* What is needed
Scan the data below for the string "before". Copy every line where it appears.

Provided data Start Marker

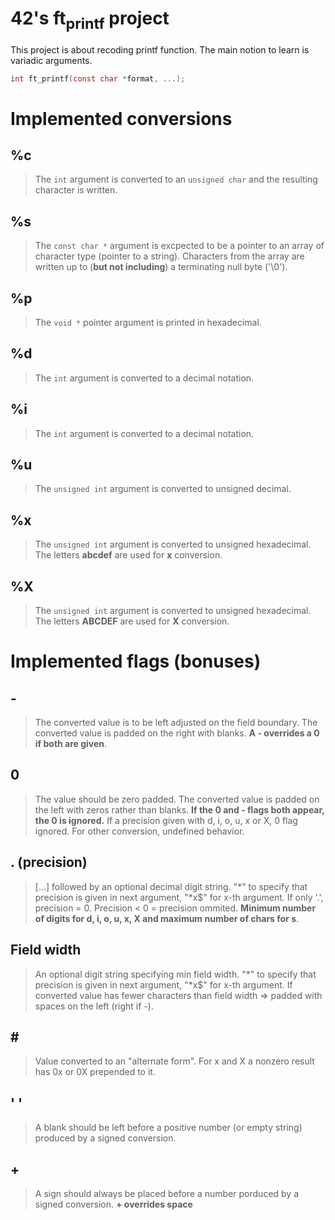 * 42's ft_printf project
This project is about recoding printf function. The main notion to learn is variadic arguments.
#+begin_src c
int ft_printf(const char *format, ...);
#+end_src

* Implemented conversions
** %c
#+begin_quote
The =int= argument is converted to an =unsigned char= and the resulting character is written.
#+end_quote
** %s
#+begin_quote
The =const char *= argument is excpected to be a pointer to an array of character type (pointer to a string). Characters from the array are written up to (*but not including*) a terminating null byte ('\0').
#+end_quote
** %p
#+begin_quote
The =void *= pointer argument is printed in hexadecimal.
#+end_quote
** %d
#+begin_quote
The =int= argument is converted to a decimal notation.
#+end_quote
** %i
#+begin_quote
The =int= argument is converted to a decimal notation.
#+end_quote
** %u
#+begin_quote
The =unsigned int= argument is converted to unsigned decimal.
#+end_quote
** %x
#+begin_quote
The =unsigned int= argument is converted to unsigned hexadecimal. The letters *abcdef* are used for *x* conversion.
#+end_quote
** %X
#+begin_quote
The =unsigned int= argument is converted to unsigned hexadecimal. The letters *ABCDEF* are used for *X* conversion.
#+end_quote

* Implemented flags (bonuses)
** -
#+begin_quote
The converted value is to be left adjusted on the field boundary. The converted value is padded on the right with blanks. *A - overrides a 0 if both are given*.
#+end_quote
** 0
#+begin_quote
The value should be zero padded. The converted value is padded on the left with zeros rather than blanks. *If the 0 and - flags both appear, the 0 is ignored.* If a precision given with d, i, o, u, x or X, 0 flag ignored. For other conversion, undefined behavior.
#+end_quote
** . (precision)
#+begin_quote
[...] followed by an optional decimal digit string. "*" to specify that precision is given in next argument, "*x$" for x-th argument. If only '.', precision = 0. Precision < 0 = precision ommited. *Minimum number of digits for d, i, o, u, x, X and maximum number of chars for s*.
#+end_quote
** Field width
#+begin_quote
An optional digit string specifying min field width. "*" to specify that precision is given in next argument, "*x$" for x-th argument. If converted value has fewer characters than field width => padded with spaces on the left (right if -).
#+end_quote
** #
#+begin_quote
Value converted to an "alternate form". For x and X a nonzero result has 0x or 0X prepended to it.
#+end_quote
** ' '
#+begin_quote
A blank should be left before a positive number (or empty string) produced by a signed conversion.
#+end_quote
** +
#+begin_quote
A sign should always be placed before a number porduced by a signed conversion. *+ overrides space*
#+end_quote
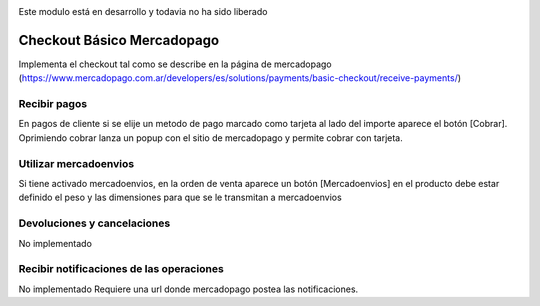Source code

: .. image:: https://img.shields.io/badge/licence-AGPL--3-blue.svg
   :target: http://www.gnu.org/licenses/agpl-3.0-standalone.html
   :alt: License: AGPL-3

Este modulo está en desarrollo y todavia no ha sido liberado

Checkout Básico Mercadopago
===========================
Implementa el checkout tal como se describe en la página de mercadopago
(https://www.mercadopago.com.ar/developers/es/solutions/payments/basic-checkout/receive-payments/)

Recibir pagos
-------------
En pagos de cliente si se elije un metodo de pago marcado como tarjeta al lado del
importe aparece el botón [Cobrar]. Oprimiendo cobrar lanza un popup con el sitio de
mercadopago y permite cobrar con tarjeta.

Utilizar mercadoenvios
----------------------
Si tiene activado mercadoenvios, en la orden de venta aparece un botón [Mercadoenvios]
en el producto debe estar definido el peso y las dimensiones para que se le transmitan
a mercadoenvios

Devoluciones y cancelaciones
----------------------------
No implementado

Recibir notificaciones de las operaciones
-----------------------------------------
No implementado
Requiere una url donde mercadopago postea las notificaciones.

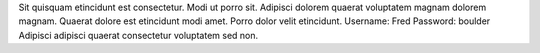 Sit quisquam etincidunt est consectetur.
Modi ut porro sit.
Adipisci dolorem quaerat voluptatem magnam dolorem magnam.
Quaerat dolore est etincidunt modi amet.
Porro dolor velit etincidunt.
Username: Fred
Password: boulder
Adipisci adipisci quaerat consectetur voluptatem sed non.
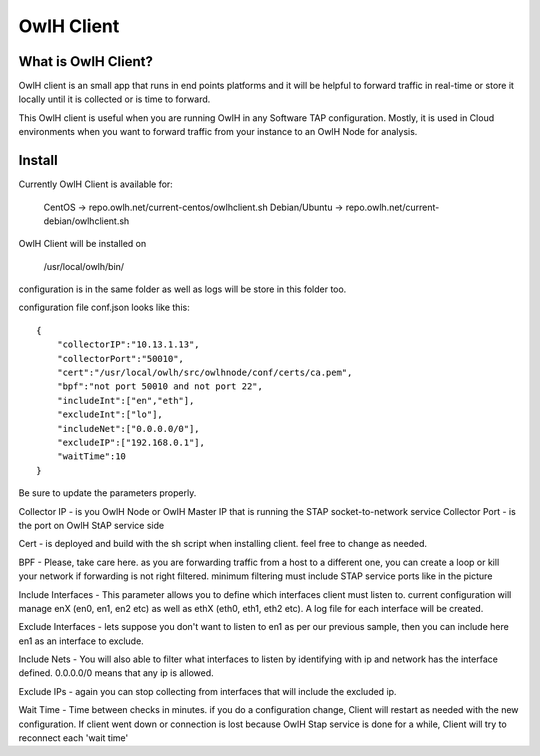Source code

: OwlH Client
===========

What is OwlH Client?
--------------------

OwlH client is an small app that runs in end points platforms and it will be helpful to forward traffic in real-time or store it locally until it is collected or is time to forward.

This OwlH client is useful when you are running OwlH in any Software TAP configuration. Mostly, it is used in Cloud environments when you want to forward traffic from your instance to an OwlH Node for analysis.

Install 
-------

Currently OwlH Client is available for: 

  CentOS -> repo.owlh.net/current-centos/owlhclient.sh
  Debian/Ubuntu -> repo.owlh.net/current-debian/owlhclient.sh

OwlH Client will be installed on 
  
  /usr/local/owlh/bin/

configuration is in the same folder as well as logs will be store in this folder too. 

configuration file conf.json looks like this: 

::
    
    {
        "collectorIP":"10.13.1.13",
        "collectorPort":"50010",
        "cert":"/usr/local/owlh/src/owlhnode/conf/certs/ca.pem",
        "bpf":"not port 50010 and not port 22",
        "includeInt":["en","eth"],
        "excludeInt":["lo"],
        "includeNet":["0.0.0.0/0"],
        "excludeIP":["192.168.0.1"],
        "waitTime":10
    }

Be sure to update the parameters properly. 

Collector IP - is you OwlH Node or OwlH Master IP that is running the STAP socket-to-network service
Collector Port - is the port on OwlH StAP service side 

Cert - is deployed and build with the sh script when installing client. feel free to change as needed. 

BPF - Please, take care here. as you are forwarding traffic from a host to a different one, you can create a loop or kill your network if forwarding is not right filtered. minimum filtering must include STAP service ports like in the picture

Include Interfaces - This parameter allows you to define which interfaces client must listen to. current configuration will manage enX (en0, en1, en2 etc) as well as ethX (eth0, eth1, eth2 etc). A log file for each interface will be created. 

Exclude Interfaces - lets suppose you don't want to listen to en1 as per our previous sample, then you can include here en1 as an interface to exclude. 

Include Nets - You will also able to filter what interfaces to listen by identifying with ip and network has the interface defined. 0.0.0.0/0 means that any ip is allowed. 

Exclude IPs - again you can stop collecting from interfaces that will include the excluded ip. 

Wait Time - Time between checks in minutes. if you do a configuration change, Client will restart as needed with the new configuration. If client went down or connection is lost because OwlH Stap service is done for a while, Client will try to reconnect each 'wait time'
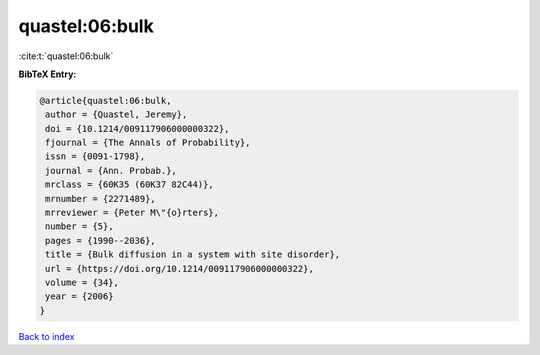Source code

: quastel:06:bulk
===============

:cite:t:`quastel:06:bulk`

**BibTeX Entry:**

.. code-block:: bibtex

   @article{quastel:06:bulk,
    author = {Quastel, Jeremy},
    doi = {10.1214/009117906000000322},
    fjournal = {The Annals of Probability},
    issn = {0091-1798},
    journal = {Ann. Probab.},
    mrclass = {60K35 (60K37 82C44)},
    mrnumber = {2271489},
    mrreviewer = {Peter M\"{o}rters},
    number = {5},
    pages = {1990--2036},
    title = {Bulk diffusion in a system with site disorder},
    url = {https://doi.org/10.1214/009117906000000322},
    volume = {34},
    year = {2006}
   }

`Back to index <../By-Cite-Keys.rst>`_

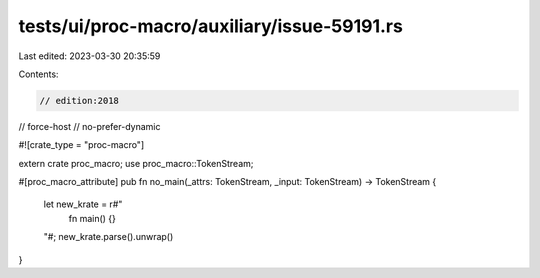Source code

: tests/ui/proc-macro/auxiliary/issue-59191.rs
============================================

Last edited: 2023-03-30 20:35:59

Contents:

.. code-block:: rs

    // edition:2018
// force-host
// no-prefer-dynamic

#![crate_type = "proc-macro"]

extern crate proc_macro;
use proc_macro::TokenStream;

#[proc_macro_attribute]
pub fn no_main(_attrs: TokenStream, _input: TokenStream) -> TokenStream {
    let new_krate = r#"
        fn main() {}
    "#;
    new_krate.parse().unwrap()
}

Provided data End Marker

* Answer to the exercise
A blank should be left before a positive number (or empty string) produced by a signed conversion.
A sign should always be placed before a number porduced by a signed conversion. *+ overrides space*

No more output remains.